Here the Jew paused again, and looked at the last zecchin, intending, doubtless, to bestow it upon Gurth. He weighed it upon the tip of his finger, and made it ring by dropping it upon the table. Had it rung too flat, or had it felt a hair's breadth too light, generosity had carried the day; but, unhappily for Gurth, the chime was full and true, the zecchin plump, newly coined, and a grain above weight. Isaac could not find in his heart to part with it, so dropt it into his purse as if in absence of mind, with the words, “Eighty completes the tale, and I trust thy master will reward thee handsomely.—Surely,” he added, looking earnestly at the bag, “thou hast more coins in that pouch?”

Gurth grinned, which was his nearest approach to a laugh, as he replied, “About the same quantity which thou hast just told over so carefully.” He then folded the quittance, and put it under his cap, adding,—“Peril of thy beard, Jew, see that this be full and ample!” He filled himself unbidden, a third goblet of wine, and left the apartment without ceremony.

“Rebecca,” said the Jew, “that Ishmaelite hath gone somewhat beyond me. Nevertheless his master is a good youth—ay, and I am well pleased that he hath gained shekels of gold and shekels of silver, even by the speed of his horse and by the strength of his lance, which, like that of Goliath the Philistine, might vie with a weaver's beam.”

As he turned to receive Rebecca's answer, he observed, that during his chattering with Gurth, she had left the apartment unperceived.

In the meanwhile, Gurth had descended the stair, and, having reached the dark antechamber or hall, was puzzling about to discover the entrance, when a figure in white, shown by a small silver lamp which she held in her hand, beckoned him into a side apartment. Gurth had some reluctance to obey the summons. Rough and impetuous as a wild boar, where only earthly force was to be apprehended, he had all the characteristic terrors of a Saxon respecting fawns, forest-fiends, white women, and the whole of the superstitions which his ancestors had brought with them from the wilds of Germany. He remembered, moreover, that he was in the house of a Jew, a people who, besides the other unamiable qualities which popular report ascribed to them, were supposed to be profound necromancers and cabalists. Nevertheless, after a moment's pause, he obeyed the beckoning summons of the apparition, and followed her into the apartment which she indicated, where he found to his joyful surprise that his fair guide was the beautiful Jewess whom he had seen at the tournament, and a short time in her father's apartment.

She asked him the particulars of his transaction with Isaac, which he detailed accurately.

“My father did but jest with thee, good fellow,” said Rebecca; “he owes thy master deeper kindness than these arms and steed could pay, were their value tenfold. What sum didst thou pay my father even now?”

“Eighty zecchins,” said Gurth, surprised at the question.

“In this purse,” said Rebecca, “thou wilt find a hundred. Restore to thy master that which is his due, and enrich thyself with the remainder.
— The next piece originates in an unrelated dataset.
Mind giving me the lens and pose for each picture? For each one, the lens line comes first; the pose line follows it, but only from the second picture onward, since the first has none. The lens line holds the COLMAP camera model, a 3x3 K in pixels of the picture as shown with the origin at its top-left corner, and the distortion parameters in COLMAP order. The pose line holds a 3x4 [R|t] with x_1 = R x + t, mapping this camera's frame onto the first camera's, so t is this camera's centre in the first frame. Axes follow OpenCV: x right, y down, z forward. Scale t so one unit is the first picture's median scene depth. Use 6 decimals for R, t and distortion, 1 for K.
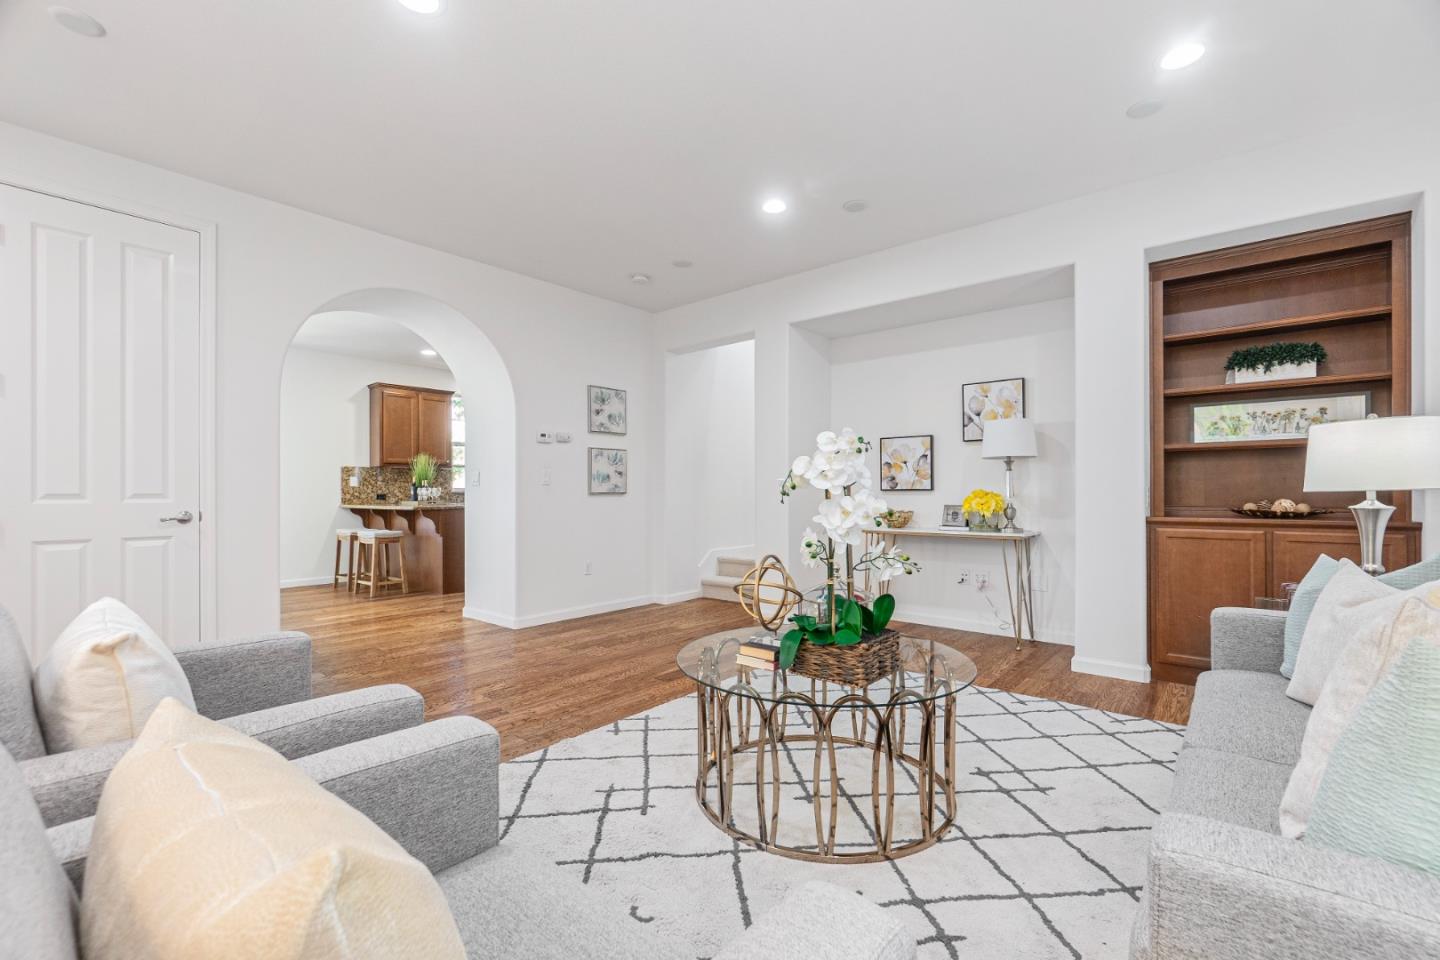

Haste—begone—stay not to render thanks! and beware how you pass through this crowded town, where thou mayst easily lose both thy burden and thy life.—Reuben,” she added, clapping her hands together, “light forth this stranger, and fail not to draw lock and bar behind him.” Reuben, a dark-brow'd and black-bearded Israelite, obeyed her summons, with a torch in his hand; undid the outward door of the house, and conducting Gurth across a paved court, let him out through a wicket in the entrance-gate, which he closed behind him with such bolts and chains as would well have become that of a prison.

“By St Dunstan,” said Gurth, as he stumbled up the dark avenue, “this is no Jewess, but an angel from heaven! Ten zecchins from my brave young master—twenty from this pearl of Zion—Oh, happy day!—Such another, Gurth, will redeem thy bondage, and make thee a brother as free of thy guild as the best. And then do I lay down my swineherd's horn and staff, and take the freeman's sword and buckler, and follow my young master to the death, without hiding either my face or my name.”